§ **WHAT THE TASK ASKS**: Leave every image behind and restate the data word for word.

--*--

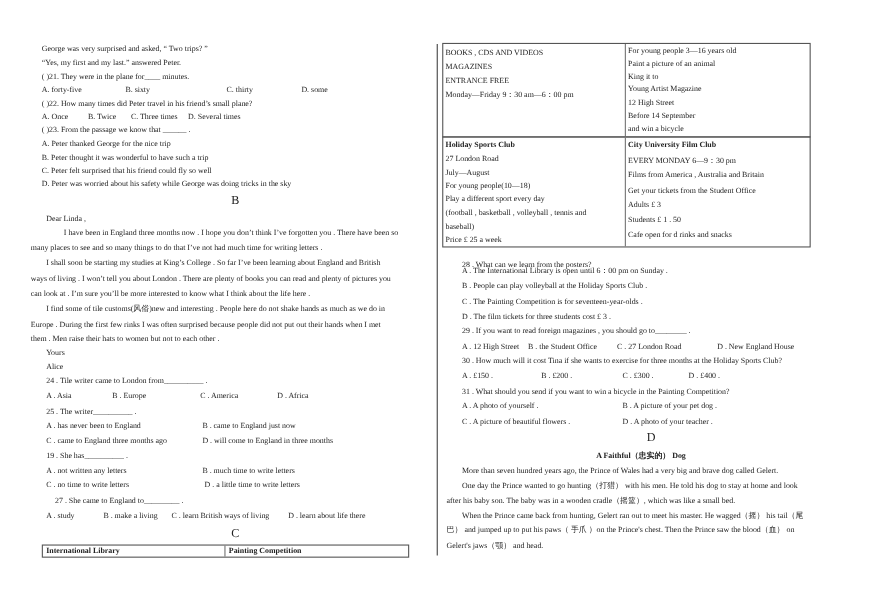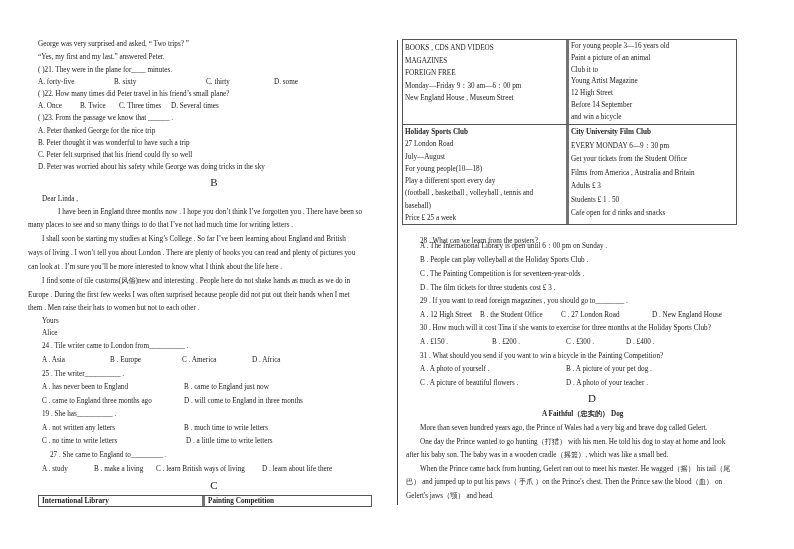--- a/index.html
+++ b/index.html
@@ -6,21 +6,21 @@
   body { width:794px; height:549px; position:relative; overflow:hidden;
          font-family:"Liberation Serif", "DejaVu Serif", serif; color:#222; font-size:7.2px; }
   .col { position:absolute; top:0; }
   .left { left:38px; width:352px; }
   .right { left:402px; width:340px; }
   .divider { position:absolute; left:397px; top:40px; width:1px; height:465px; background:#444; }
   .line { position:absolute; white-space:nowrap; line-height:9px; }
   .sec { position:absolute; font-size:11px; text-align:center; width:100%; }
   .tbl { position:absolute; border:1px solid #555; box-sizing:border-box; }
   .cell { position:absolute; top:0; bottom:0; box-sizing:border-box; }
-  .cell.l { left:0; width:166px; border-right:3px solid #737373; }
+  .cell.l { left:0; width:166px; border-right:1px solid #737373; }
   .cell.r { left:166px; right:0; }
   .b { font-weight:bold; }
   .opt { position:absolute; white-space:nowrap; }
 </style>
 </head>
 <body>
 
 <div class="divider"></div>
 
 <div class="col left">
@@ -48,29 +48,29 @@
 
   <div class="sec" style="top:176px">B</div>
 
   <div class="line" style="top:195px;left:4px">Dear Linda ,</div>
   <div class="line" style="top:208px;left:20px">I have been in England  three months now .  I hope you don’t think I’ve forgotten you .   There have been so</div>
   <div class="line" style="top:221px;left:-10px">many places to see and so many things to do that I’ve not had much time for writing letters .</div>
   <div class="line" style="top:235px;left:4px">I shall  soon be starting my studies at King’s College .   So far  I’ve been learning about England and British</div>
   <div class="line" style="top:249px;left:-10px">ways of living .  I won’t tell you about London .  There are plenty of books you can read and plenty of pictures you</div>
   <div class="line" style="top:263px;left:-10px">can look at .  I’m sure you’ll be more interested to know what I think about the life here .</div>
   <div class="line" style="top:277px;left:4px">I find some of tile customs(风俗)new and interesting .  People here do not shake hands as much as we do in</div>
-  <div class="line" style="top:291px;left:-10px">Europe .  During the first few weeks I was often surprised because people did not put out their hands when I met</div>
+  <div class="line" style="top:291px;left:-10px">Europe .  During the first few rinks I was often surprised because people did not put out their hands when I met</div>
   <div class="line" style="top:304px;left:-10px">them .  Men raise their hats to women but not to each other .</div>
   <div class="line" style="top:317px;left:4px">Yours</div>
   <div class="line" style="top:329px;left:4px">Alice</div>
 
   <div class="line" style="top:342px;left:4px">24 .  Tile writer came to London from__________ .</div>
   <div class="line" style="top:356px;left:4px;width:340px">
     <span class="opt" style="left:0">A . Asia</span>
-    <span class="opt" style="left:68px">B . Europe</span>
+    <span class="opt" style="left:60px">B . Europe</span>
     <span class="opt" style="left:140px">C . America</span>
     <span class="opt" style="left:210px">D . Africa</span>
   </div>
   <div class="line" style="top:370px;left:4px">25 .  The writer__________ .</div>
   <div class="line" style="top:383px;left:4px;width:340px">
     <span class="opt" style="left:0">A . has never been to England</span>
     <span class="opt" style="left:142px">B . came to England just now</span>
   </div>
   <div class="line" style="top:397px;left:4px;width:340px">
     <span class="opt" style="left:0">C . came to England  three months ago</span>
@@ -99,50 +99,49 @@
     <div class="cell l b" style="padding:1px 3px;line-height:9px">International Library</div>
     <div class="cell r b" style="padding:1px 3px;line-height:9px">Painting Competition</div>
   </div>
 </div>
 
 <div class="col right">
   <div class="tbl" style="top:39px;left:0;width:335px;height:86px">
     <div class="cell l" style="padding:2px 2px">
       <div class="line" style="position:static;line-height:12.5px">BOOKS ,  CDS AND VIDEOS</div>
       <div class="line" style="position:static;line-height:12.5px">MAGAZINES</div>
-      <div class="line" style="position:static;line-height:12.5px">FOREIGN  FREE</div>
+      <div class="line" style="position:static;line-height:12.5px">ENTRANCE  FREE</div>
       <div class="line" style="position:static;line-height:12.5px">Monday—Friday 9：30 am—6：00 pm</div>
-      <div class="line" style="position:static;line-height:12.5px">New England House ,  Museum Street</div>
     </div>
     <div class="cell r" style="padding:1px 2px">
       <div class="line" style="position:static;line-height:11.8px">For young people 3—16 years old</div>
       <div class="line" style="position:static;line-height:11.8px">Paint a picture of an animal</div>
-      <div class="line" style="position:static;line-height:11.8px">Club it to</div>
+      <div class="line" style="position:static;line-height:11.8px">King it to</div>
       <div class="line" style="position:static;line-height:11.8px">Young Artist Magazine</div>
       <div class="line" style="position:static;line-height:11.8px">12 High  Street</div>
       <div class="line" style="position:static;line-height:11.8px">Before 14 September</div>
       <div class="line" style="position:static;line-height:11.8px">and win a bicycle</div>
     </div>
   </div>
   <div class="tbl" style="top:124px;left:0;width:335px;height:101px">
     <div class="cell l" style="padding:1px 2px">
       <div class="line b" style="position:static;line-height:12.3px">Holiday Sports Club</div>
       <div class="line" style="position:static;line-height:12.3px">27 London Road</div>
       <div class="line" style="position:static;line-height:12.3px">July—August</div>
       <div class="line" style="position:static;line-height:12.3px">For young people(10—18)</div>
       <div class="line" style="position:static;line-height:12.3px">Play a different sport every day</div>
       <div class="line" style="position:static;line-height:12.3px">(football ,  basketball ,  volleyball ,  tennis and</div>
       <div class="line" style="position:static;line-height:12.3px">baseball)</div>
       <div class="line" style="position:static;line-height:12.3px">Price   £ 25 a week</div>
     </div>
     <div class="cell r" style="padding:1px 2px">
       <div class="line b" style="position:static;line-height:13.5px">City University Film Club</div>
       <div class="line" style="position:static;line-height:13.5px">EVERY  MONDAY  6—9：30 pm</div>
+      <div class="line" style="position:static;line-height:13.5px">Films  from America ,  Australia and Britain</div>
       <div class="line" style="position:static;line-height:13.5px">Get your tickets from the Student Office</div>
-      <div class="line" style="position:static;line-height:13.5px">Films  from America ,  Australia and Britain</div>
       <div class="line" style="position:static;line-height:13.5px">Adults £ 3</div>
       <div class="line" style="position:static;line-height:13.5px">Students £ 1 .  50</div>
       <div class="line" style="position:static;line-height:13.5px">Cafe open  for d rinks and snacks</div>
     </div>
   </div>
 
   <div class="line" style="top:237px;left:18px">28 .  What can we learn from the posters?</div>
   <div class="line" style="top:242px;left:18px">A .  The International Library is open until 6：00 pm on Sunday .</div>
   <div class="line" style="top:256px;left:18px">B . People can play volleyball  at the Holiday  Sports Club .</div>
   <div class="line" style="top:270px;left:18px">C . The Painting  Competition  is for seventeen-year-olds .</div>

--*--

§ **RESULT OF THIS TASK**:
--- a/index.html
+++ b/index.html
@@ -6,21 +6,21 @@
   body { width:794px; height:549px; position:relative; overflow:hidden;
          font-family:"Liberation Serif", "DejaVu Serif", serif; color:#222; font-size:7.2px; }
   .col { position:absolute; top:0; }
   .left { left:38px; width:352px; }
   .right { left:402px; width:340px; }
   .divider { position:absolute; left:397px; top:40px; width:1px; height:465px; background:#444; }
   .line { position:absolute; white-space:nowrap; line-height:9px; }
   .sec { position:absolute; font-size:11px; text-align:center; width:100%; }
   .tbl { position:absolute; border:1px solid #555; box-sizing:border-box; }
   .cell { position:absolute; top:0; bottom:0; box-sizing:border-box; }
-  .cell.l { left:0; width:166px; border-right:3px solid #737373; }
+  .cell.l { left:0; width:166px; border-right:1px solid #737373; }
   .cell.r { left:166px; right:0; }
   .b { font-weight:bold; }
   .opt { position:absolute; white-space:nowrap; }
 </style>
 </head>
 <body>
 
 <div class="divider"></div>
 
 <div class="col left">
@@ -48,29 +48,29 @@
 
   <div class="sec" style="top:176px">B</div>
 
   <div class="line" style="top:195px;left:4px">Dear Linda ,</div>
   <div class="line" style="top:208px;left:20px">I have been in England  three months now .  I hope you don’t think I’ve forgotten you .   There have been so</div>
   <div class="line" style="top:221px;left:-10px">many places to see and so many things to do that I’ve not had much time for writing letters .</div>
   <div class="line" style="top:235px;left:4px">I shall  soon be starting my studies at King’s College .   So far  I’ve been learning about England and British</div>
   <div class="line" style="top:249px;left:-10px">ways of living .  I won’t tell you about London .  There are plenty of books you can read and plenty of pictures you</div>
   <div class="line" style="top:263px;left:-10px">can look at .  I’m sure you’ll be more interested to know what I think about the life here .</div>
   <div class="line" style="top:277px;left:4px">I find some of tile customs(风俗)new and interesting .  People here do not shake hands as much as we do in</div>
-  <div class="line" style="top:291px;left:-10px">Europe .  During the first few weeks I was often surprised because people did not put out their hands when I met</div>
+  <div class="line" style="top:291px;left:-10px">Europe .  During the first few rinks I was often surprised because people did not put out their hands when I met</div>
   <div class="line" style="top:304px;left:-10px">them .  Men raise their hats to women but not to each other .</div>
   <div class="line" style="top:317px;left:4px">Yours</div>
   <div class="line" style="top:329px;left:4px">Alice</div>
 
   <div class="line" style="top:342px;left:4px">24 .  Tile writer came to London from__________ .</div>
   <div class="line" style="top:356px;left:4px;width:340px">
     <span class="opt" style="left:0">A . Asia</span>
-    <span class="opt" style="left:68px">B . Europe</span>
+    <span class="opt" style="left:60px">B . Europe</span>
     <span class="opt" style="left:140px">C . America</span>
     <span class="opt" style="left:210px">D . Africa</span>
   </div>
   <div class="line" style="top:370px;left:4px">25 .  The writer__________ .</div>
   <div class="line" style="top:383px;left:4px;width:340px">
     <span class="opt" style="left:0">A . has never been to England</span>
     <span class="opt" style="left:142px">B . came to England just now</span>
   </div>
   <div class="line" style="top:397px;left:4px;width:340px">
     <span class="opt" style="left:0">C . came to England  three months ago</span>
@@ -99,50 +99,49 @@
     <div class="cell l b" style="padding:1px 3px;line-height:9px">International Library</div>
     <div class="cell r b" style="padding:1px 3px;line-height:9px">Painting Competition</div>
   </div>
 </div>
 
 <div class="col right">
   <div class="tbl" style="top:39px;left:0;width:335px;height:86px">
     <div class="cell l" style="padding:2px 2px">
       <div class="line" style="position:static;line-height:12.5px">BOOKS ,  CDS AND VIDEOS</div>
       <div class="line" style="position:static;line-height:12.5px">MAGAZINES</div>
-      <div class="line" style="position:static;line-height:12.5px">FOREIGN  FREE</div>
+      <div class="line" style="position:static;line-height:12.5px">ENTRANCE  FREE</div>
       <div class="line" style="position:static;line-height:12.5px">Monday—Friday 9：30 am—6：00 pm</div>
-      <div class="line" style="position:static;line-height:12.5px">New England House ,  Museum Street</div>
     </div>
     <div class="cell r" style="padding:1px 2px">
       <div class="line" style="position:static;line-height:11.8px">For young people 3—16 years old</div>
       <div class="line" style="position:static;line-height:11.8px">Paint a picture of an animal</div>
-      <div class="line" style="position:static;line-height:11.8px">Club it to</div>
+      <div class="line" style="position:static;line-height:11.8px">King it to</div>
       <div class="line" style="position:static;line-height:11.8px">Young Artist Magazine</div>
       <div class="line" style="position:static;line-height:11.8px">12 High  Street</div>
       <div class="line" style="position:static;line-height:11.8px">Before 14 September</div>
       <div class="line" style="position:static;line-height:11.8px">and win a bicycle</div>
     </div>
   </div>
   <div class="tbl" style="top:124px;left:0;width:335px;height:101px">
     <div class="cell l" style="padding:1px 2px">
       <div class="line b" style="position:static;line-height:12.3px">Holiday Sports Club</div>
       <div class="line" style="position:static;line-height:12.3px">27 London Road</div>
       <div class="line" style="position:static;line-height:12.3px">July—August</div>
       <div class="line" style="position:static;line-height:12.3px">For young people(10—18)</div>
       <div class="line" style="position:static;line-height:12.3px">Play a different sport every day</div>
       <div class="line" style="position:static;line-height:12.3px">(football ,  basketball ,  volleyball ,  tennis and</div>
       <div class="line" style="position:static;line-height:12.3px">baseball)</div>
       <div class="line" style="position:static;line-height:12.3px">Price   £ 25 a week</div>
     </div>
     <div class="cell r" style="padding:1px 2px">
       <div class="line b" style="position:static;line-height:13.5px">City University Film Club</div>
       <div class="line" style="position:static;line-height:13.5px">EVERY  MONDAY  6—9：30 pm</div>
+      <div class="line" style="position:static;line-height:13.5px">Films  from America ,  Australia and Britain</div>
       <div class="line" style="position:static;line-height:13.5px">Get your tickets from the Student Office</div>
-      <div class="line" style="position:static;line-height:13.5px">Films  from America ,  Australia and Britain</div>
       <div class="line" style="position:static;line-height:13.5px">Adults £ 3</div>
       <div class="line" style="position:static;line-height:13.5px">Students £ 1 .  50</div>
       <div class="line" style="position:static;line-height:13.5px">Cafe open  for d rinks and snacks</div>
     </div>
   </div>
 
   <div class="line" style="top:237px;left:18px">28 .  What can we learn from the posters?</div>
   <div class="line" style="top:242px;left:18px">A .  The International Library is open until 6：00 pm on Sunday .</div>
   <div class="line" style="top:256px;left:18px">B . People can play volleyball  at the Holiday  Sports Club .</div>
   <div class="line" style="top:270px;left:18px">C . The Painting  Competition  is for seventeen-year-olds .</div>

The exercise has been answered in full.